# "Old Towne Orange" monthly Ride, "Mothers' Day!" MAY 8th, 2022 OC CA



## tripple3 (Apr 20, 2022)

For Mothers, Special Sunday;
Much Love! 
Realize and Appreciate!
Old Towne Orange Monthly Bike Ride, May 8th, 2022
What: Vintage Bike Ride through historic neighborhoods and bike trails. We will stop at interesting locations and finish with a lunch stop.
Theme: Mothers! Love you!
When: Sunday May 8th, Meet at 10:00am and kickstands up at 10:30am Sharp. Every 2nd Sunday, every month.😁
Where: Ride starts at the fountain in the middle of the traffic circle at Chapman and Glassell in the city of Orange.
Who: Anyone who can ride a bike. We ask for vintage or classic type bicycles only. Pace is slow-ish and hills _are minimal_.
Always a great time; come on out, let's Ride.




Milo brought his "Big Boy" bike on "Palm Sunday".
...loves to Ride.... @The Hat


----------



## SoBayRon (May 8, 2022)

Pics from the Mother’s Day Circle City Ride.
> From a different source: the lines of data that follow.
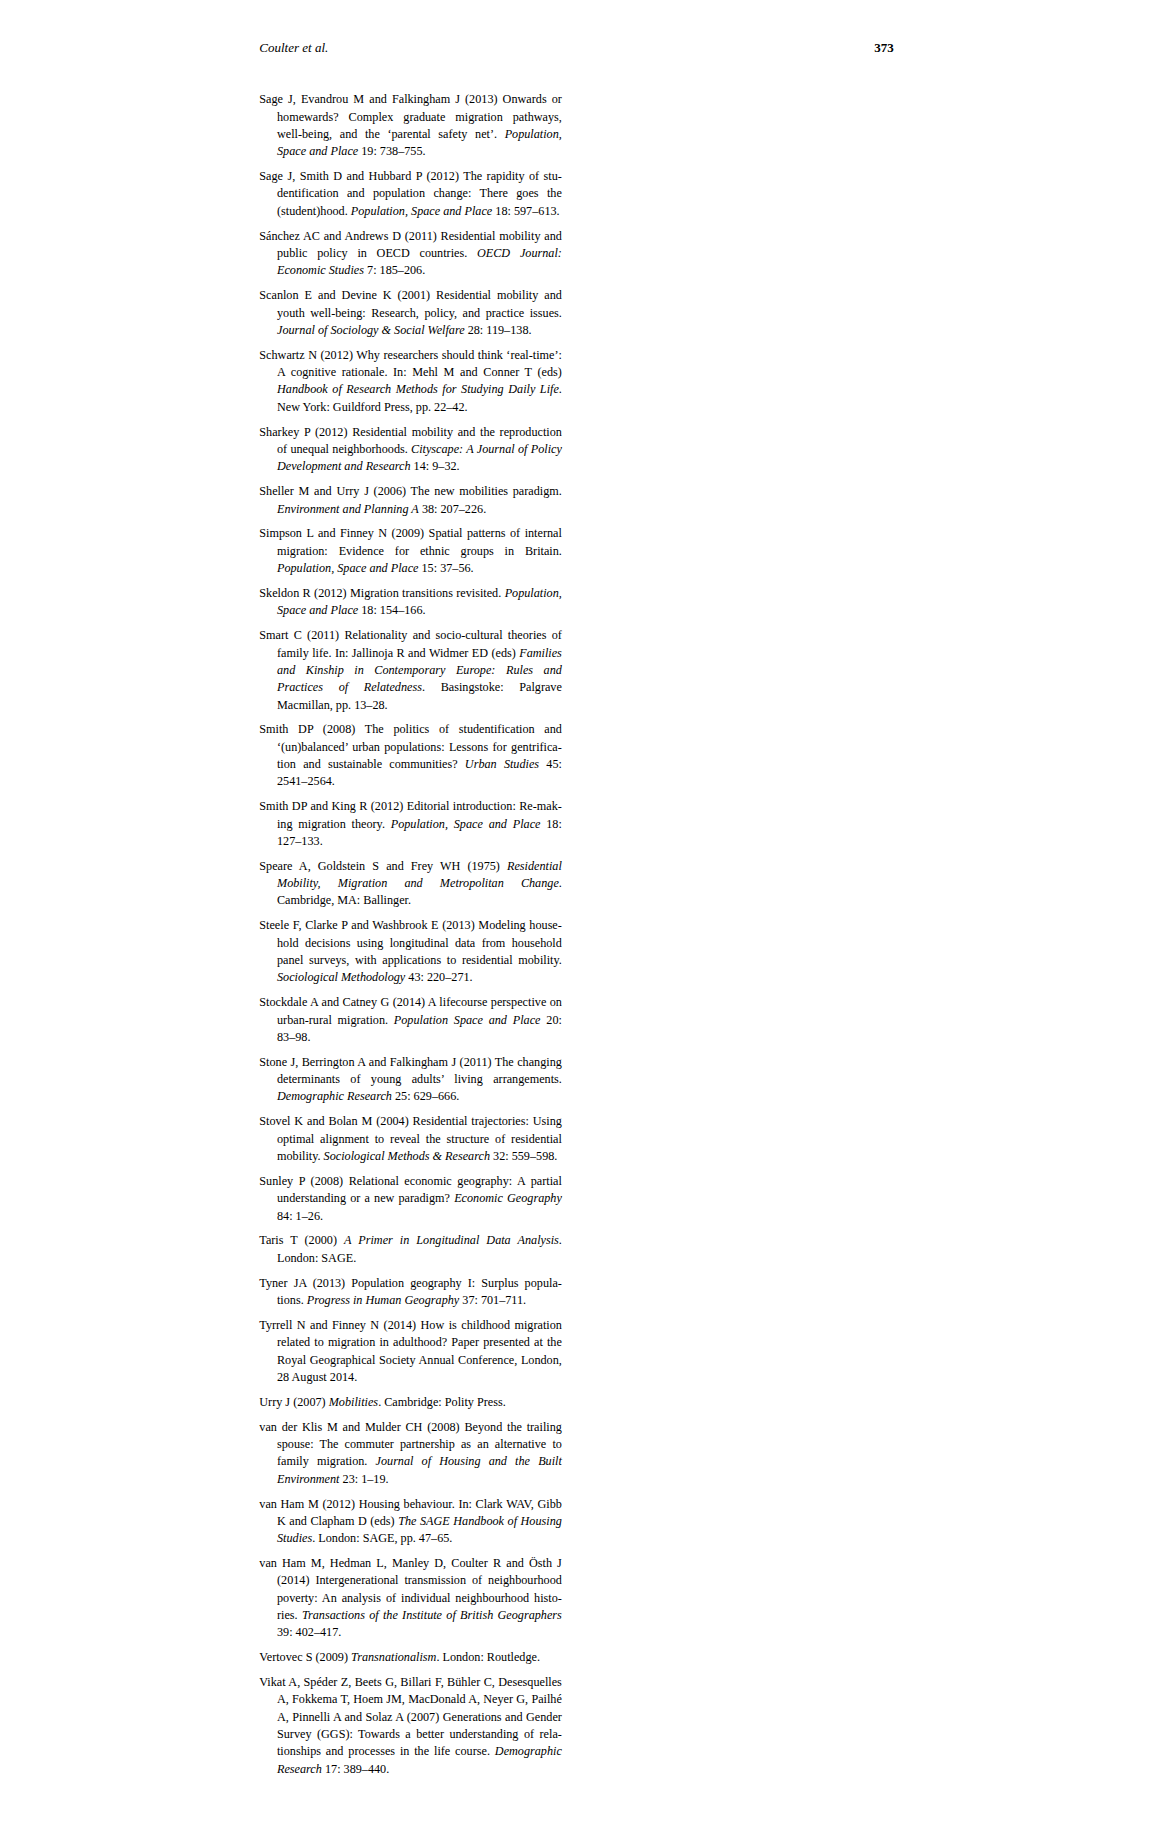Coulter et al. 373
Sage J, Evandrou M and Falkingham J (2013) Onwards or homewards? Complex graduate migration pathways, well-being, and the ‘parental safety net’. Population, Space and Place 19: 738–755.
Sage J, Smith D and Hubbard P (2012) The rapidity of studentification and population change: There goes the (student)hood. Population, Space and Place 18: 597–613.
Sánchez AC and Andrews D (2011) Residential mobility and public policy in OECD countries. OECD Journal: Economic Studies 7: 185–206.
Scanlon E and Devine K (2001) Residential mobility and youth well-being: Research, policy, and practice issues. Journal of Sociology & Social Welfare 28: 119–138.
Schwartz N (2012) Why researchers should think ‘real-time’: A cognitive rationale. In: Mehl M and Conner T (eds) Handbook of Research Methods for Studying Daily Life. New York: Guildford Press, pp. 22–42.
Sharkey P (2012) Residential mobility and the reproduction of unequal neighborhoods. Cityscape: A Journal of Policy Development and Research 14: 9–32.
Sheller M and Urry J (2006) The new mobilities paradigm. Environment and Planning A 38: 207–226.
Simpson L and Finney N (2009) Spatial patterns of internal migration: Evidence for ethnic groups in Britain. Population, Space and Place 15: 37–56.
Skeldon R (2012) Migration transitions revisited. Population, Space and Place 18: 154–166.
Smart C (2011) Relationality and socio-cultural theories of family life. In: Jallinoja R and Widmer ED (eds) Families and Kinship in Contemporary Europe: Rules and Practices of Relatedness. Basingstoke: Palgrave Macmillan, pp. 13–28.
Smith DP (2008) The politics of studentification and ‘(un)balanced’ urban populations: Lessons for gentrification and sustainable communities? Urban Studies 45: 2541–2564.
Smith DP and King R (2012) Editorial introduction: Re-making migration theory. Population, Space and Place 18: 127–133.
Speare A, Goldstein S and Frey WH (1975) Residential Mobility, Migration and Metropolitan Change. Cambridge, MA: Ballinger.
Steele F, Clarke P and Washbrook E (2013) Modeling household decisions using longitudinal data from household panel surveys, with applications to residential mobility. Sociological Methodology 43: 220–271.
Stockdale A and Catney G (2014) A lifecourse perspective on urban-rural migration. Population Space and Place 20: 83–98.
Stone J, Berrington A and Falkingham J (2011) The changing determinants of young adults’ living arrangements. Demographic Research 25: 629–666.
Stovel K and Bolan M (2004) Residential trajectories: Using optimal alignment to reveal the structure of residential mobility. Sociological Methods & Research 32: 559–598.
Sunley P (2008) Relational economic geography: A partial understanding or a new paradigm? Economic Geography 84: 1–26.
Taris T (2000) A Primer in Longitudinal Data Analysis. London: SAGE.
Tyner JA (2013) Population geography I: Surplus populations. Progress in Human Geography 37: 701–711.
Tyrrell N and Finney N (2014) How is childhood migration related to migration in adulthood? Paper presented at the Royal Geographical Society Annual Conference, London, 28 August 2014.
Urry J (2007) Mobilities. Cambridge: Polity Press.
van der Klis M and Mulder CH (2008) Beyond the trailing spouse: The commuter partnership as an alternative to family migration. Journal of Housing and the Built Environment 23: 1–19.
van Ham M (2012) Housing behaviour. In: Clark WAV, Gibb K and Clapham D (eds) The SAGE Handbook of Housing Studies. London: SAGE, pp. 47–65.
van Ham M, Hedman L, Manley D, Coulter R and Östh J (2014) Intergenerational transmission of neighbourhood poverty: An analysis of individual neighbourhood histories. Transactions of the Institute of British Geographers 39: 402–417.
Vertovec S (2009) Transnationalism. London: Routledge.
Vikat A, Spéder Z, Beets G, Billari F, Bühler C, Desesquelles A, Fokkema T, Hoem JM, MacDonald A, Neyer G, Pailhé A, Pinnelli A and Solaz A (2007) Generations and Gender Survey (GGS): Towards a better understanding of relationships and processes in the life course. Demographic Research 17: 389–440.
Nice ride with great people!


----------



## tripple3 (May 8, 2022)

SoBayRon said:


> Pics from the Mother’s Day Circle City Ride. Nice ride with great people!



Thanks for the pics @SoBayRon 
@Cory sent me this one.
Missed being there with all Y'all.🥰


----------



## cyclingday (May 8, 2022)




----------



## BFGforme (May 8, 2022)

Nice to see everyone again! Good ride and brought the Oside crew for there first circle ride! Few pics…










































Someone discovered there’s a weight limit on John’s tires…lol


----------



## mrg (May 8, 2022)

Ya! great day to be rollin in the OC, didn’t take may pics but had the 41 SpeedKing out among some great bikes & riders, a few Mothers enjoying the day with us!


----------



## cyclingday (May 8, 2022)




----------



## Misterotis (May 9, 2022)

The pink Schwinn was definitely my favorite of the day


----------